• _REQUIRED ACTION_
Copy out the text of every entry, putting "Senkrechte Linien" in place of "Vertikale Linien" each time it occurs and changing nothing else. Leave the pictures out of your copy.

Collected data:
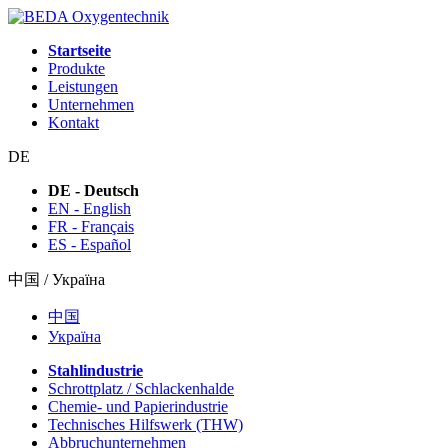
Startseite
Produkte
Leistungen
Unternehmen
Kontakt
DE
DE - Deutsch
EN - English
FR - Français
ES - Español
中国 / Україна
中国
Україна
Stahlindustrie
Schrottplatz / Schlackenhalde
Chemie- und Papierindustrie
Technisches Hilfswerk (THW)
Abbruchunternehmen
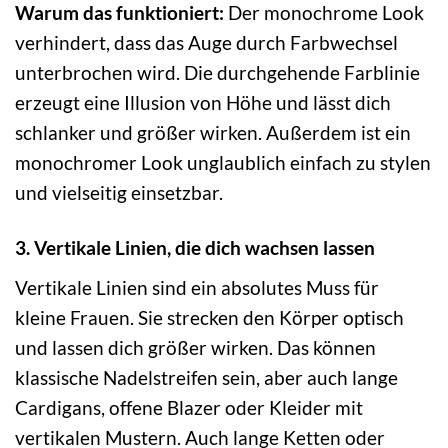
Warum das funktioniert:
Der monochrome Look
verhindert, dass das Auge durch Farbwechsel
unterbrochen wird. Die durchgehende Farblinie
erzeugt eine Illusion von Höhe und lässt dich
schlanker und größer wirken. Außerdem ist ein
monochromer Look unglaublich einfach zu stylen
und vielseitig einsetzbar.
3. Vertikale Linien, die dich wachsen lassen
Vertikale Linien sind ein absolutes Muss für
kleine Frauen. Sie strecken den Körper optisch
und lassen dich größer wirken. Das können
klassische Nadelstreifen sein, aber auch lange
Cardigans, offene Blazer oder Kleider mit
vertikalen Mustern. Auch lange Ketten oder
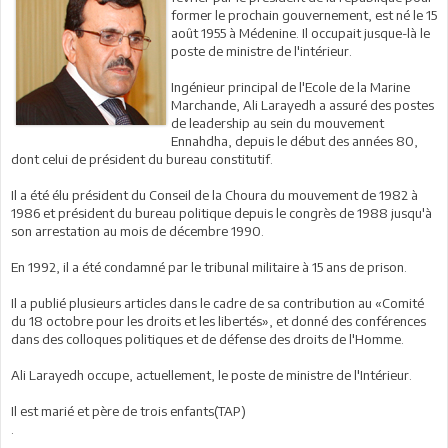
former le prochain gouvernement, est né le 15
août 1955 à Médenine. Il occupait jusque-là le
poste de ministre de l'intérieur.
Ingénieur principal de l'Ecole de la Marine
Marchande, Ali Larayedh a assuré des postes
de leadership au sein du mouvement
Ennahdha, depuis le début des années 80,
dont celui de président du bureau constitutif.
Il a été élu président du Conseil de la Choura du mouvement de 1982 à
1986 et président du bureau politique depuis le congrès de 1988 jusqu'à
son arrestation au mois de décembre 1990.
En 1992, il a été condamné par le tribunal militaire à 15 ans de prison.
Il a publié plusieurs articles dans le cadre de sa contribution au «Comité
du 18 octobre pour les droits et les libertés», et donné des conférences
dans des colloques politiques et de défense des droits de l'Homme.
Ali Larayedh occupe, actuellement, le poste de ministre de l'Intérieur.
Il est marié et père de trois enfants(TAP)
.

• _EXERCISE RESPONSE_
Startseite
Produkte
Leistungen
Unternehmen
Kontakt
DE
DE - Deutsch
EN - English
FR - Français
ES - Español
中国 / Україна
中国
Україна
Stahlindustrie
Schrottplatz / Schlackenhalde
Chemie- und Papierindustrie
Technisches Hilfswerk (THW)
Abbruchunternehmen
Warum das funktioniert:
Der monochrome Look
verhindert, dass das Auge durch Farbwechsel
unterbrochen wird. Die durchgehende Farblinie
erzeugt eine Illusion von Höhe und lässt dich
schlanker und größer wirken. Außerdem ist ein
monochromer Look unglaublich einfach zu stylen
und vielseitig einsetzbar.
3. Senkrechte Linien, die dich wachsen lassen
Senkrechte Linien sind ein absolutes Muss für
kleine Frauen. Sie strecken den Körper optisch
und lassen dich größer wirken. Das können
klassische Nadelstreifen sein, aber auch lange
Cardigans, offene Blazer oder Kleider mit
vertikalen Mustern. Auch lange Ketten oder
former le prochain gouvernement, est né le 15
août 1955 à Médenine. Il occupait jusque-là le
poste de ministre de l'intérieur.
Ingénieur principal de l'Ecole de la Marine
Marchande, Ali Larayedh a assuré des postes
de leadership au sein du mouvement
Ennahdha, depuis le début des années 80,
dont celui de président du bureau constitutif.
Il a été élu président du Conseil de la Choura du mouvement de 1982 à
1986 et président du bureau politique depuis le congrès de 1988 jusqu'à
son arrestation au mois de décembre 1990.
En 1992, il a été condamné par le tribunal militaire à 15 ans de prison.
Il a publié plusieurs articles dans le cadre de sa contribution au «Comité
du 18 octobre pour les droits et les libertés», et donné des conférences
dans des colloques politiques et de défense des droits de l'Homme.
Ali Larayedh occupe, actuellement, le poste de ministre de l'Intérieur.
Il est marié et père de trois enfants(TAP)
.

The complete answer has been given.